今、自宅の眼の目に広がる琵琶湖。朝コップ一杯の湖水をいただき、八幡山(鶴翼山)と沖島の山影を東にのぞみ、西には比良山に沈む夕焼けの荘厳さに感動し、自らの言葉が追い付かない琵琶湖の底しれぬ魅力。能の「竹生島」では、醍醐天皇の臣下が、琵琶湖岸・志賀港(今の真野あたりか?)から漁夫の老人と若い女に案内されて釣り舟で竹生島参詣に出かけていく話ですが、我が家の比良嶺の前も通り抜けたのだろうと想像して胸が躍ります。

生活環境史の立場から40年以上、湖と人びとの関わりを研究しながらまだまだ初心者の感覚です。それほどまでに琵琶湖の魅力は深い。琵琶湖の自然と風景に刻まれた先人の言説や思いを少しでも我がものにできたら、という願いから、改めて琵琶湖の文学を学びはじめています。

今日の「竹生島」で何よりも感動した表現は、「緑樹影沈んで 魚木に登る気色あり 月海上に浮かんでは 兎も波をはしるか 面白の島の気色や」という部分です。「(竹生島の)木々の緑の影が湖面に映り、湖底に沈んで、水中に泳ぐ魚はあたかもその木々に登るかのよう。月が湖上に影を映すと、月の中の兎も波の上を走るのかと思われる。

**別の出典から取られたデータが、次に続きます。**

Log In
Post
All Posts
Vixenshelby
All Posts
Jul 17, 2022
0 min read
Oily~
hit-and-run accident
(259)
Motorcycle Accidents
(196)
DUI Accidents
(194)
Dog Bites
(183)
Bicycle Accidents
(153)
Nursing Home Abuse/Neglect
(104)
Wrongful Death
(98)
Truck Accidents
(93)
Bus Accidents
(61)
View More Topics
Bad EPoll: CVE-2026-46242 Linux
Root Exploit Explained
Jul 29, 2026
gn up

なんとまぁ面白いこの島のけしきであることか」。

島の緑の影に湖底からの魚が登る気色を見、湖面に映る月に、月の中の兎の動きを見る!まさに湖底の水底から天空まで、生き物の息吹を湖上風景に凝縮する、という見事な創造的イメージです。誰がこの元の表現をしたのでしょうか?今となっては作者を特定することは困難ですが、当時の人びとの間にこのような感性が潜んでいた証でもあるでしょう。

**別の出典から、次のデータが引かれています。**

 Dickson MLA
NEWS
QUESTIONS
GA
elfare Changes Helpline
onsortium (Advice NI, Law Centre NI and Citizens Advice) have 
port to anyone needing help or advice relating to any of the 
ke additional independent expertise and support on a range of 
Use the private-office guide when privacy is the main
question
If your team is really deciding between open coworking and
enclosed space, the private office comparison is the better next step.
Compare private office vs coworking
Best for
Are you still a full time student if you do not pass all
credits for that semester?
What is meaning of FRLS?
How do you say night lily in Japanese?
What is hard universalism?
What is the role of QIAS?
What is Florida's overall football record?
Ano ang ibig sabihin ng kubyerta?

そして何よりもこの「竹生島」では、天皇に仕える臣下が竹生島で出会う不思議な存在の弁天と龍神が重要です。臣下は女が島に降りるのを見て、「この島は女人禁制ではないか」と疑問を発するが、老人は、島に祭られている弁才天は女体の神であり、島の由来からして女人を隔てることはないことを諭す。そして、自分たちは実は人間でないことを明かし、女は社殿の中に消え、老人は波間に姿を消す。

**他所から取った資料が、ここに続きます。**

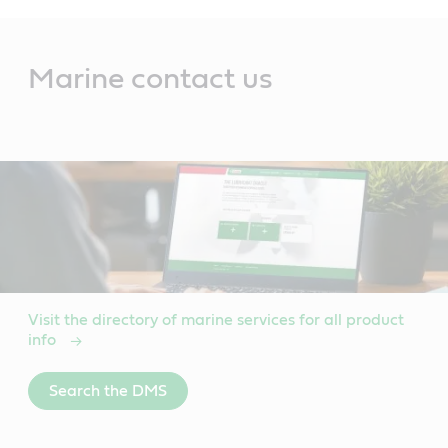
Main
Content
Marine contact us
Visit the directory of marine services for all product
info
Search the DMS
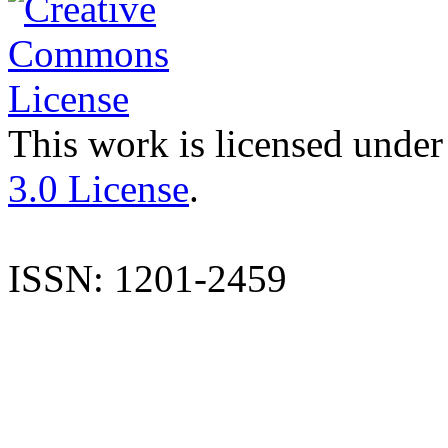
This work is licensed under
3.0 License
.
ISSN: 1201-2459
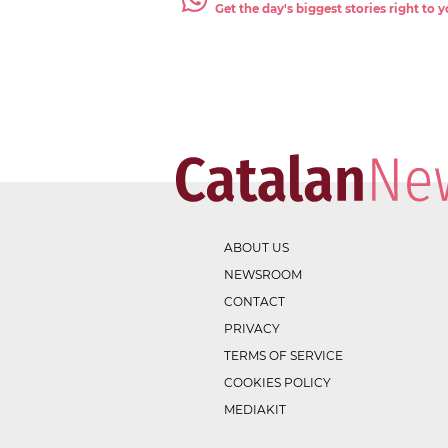
Get the day's biggest stories right to
ABOUT US
NEWSROOM
CONTACT
PRIVACY
TERMS OF SERVICE
COOKIES POLICY
MEDIAKIT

臣下が待っていると、社殿がゆるぎ、光り輝く姿の女体の弁才天が姿を表して舞を舞う。やがて湖上の波が荒れたかと思うと龍神が現れ、光り輝く金銀珠玉を臣下に捧げて、衆生済度の誓いを表して水中の龍宮に飛んで消え失せる・・・。

「衆生済度の誓い」とは、この世に生きている全てのものを迷いから救って、悟りを得させるという意味であり、仏教用語でもあります。今日の舞台でも、水中の龍神が、まさに宝珠を人間に与える場面が印象的でした。ちょうど、長浜や能登川にある「親玉饅頭」の「宝珠」の形でした!

今日の舞台の写真は禁じられていたので、残念ながらここで紹介できませんが、「滋賀能楽文化を育てる会」と「浦部好謡会」の皆さんの工夫で、能楽で活躍する鼓や太鼓の紹介や、衣装着付けの経過を解説つきで紹介するパートなど、見事な企画でした。

能登川中学校の生徒さんも200名も招待され、伝統文化の意味と重みを体感なさったのではないでしょうか。東近江市教育委員会の女性教育長、市川純代さんも挨拶下さいました。

能舞台は、北川陽子さんたちが工夫をして、湖東の麻織物で、竹生島と湖上を渡る舟が表現されました。見事な近江バージョンの能舞台でした。2年以上かけてご準備くださいました皆さん、ありがとうございました。

8月7日には「滋賀女子100人パワーアップツアー」として本物の竹生島を訪問します。今から楽しみです。企画・準備の皆さま、お世話になりますがよろしくお願いいたします。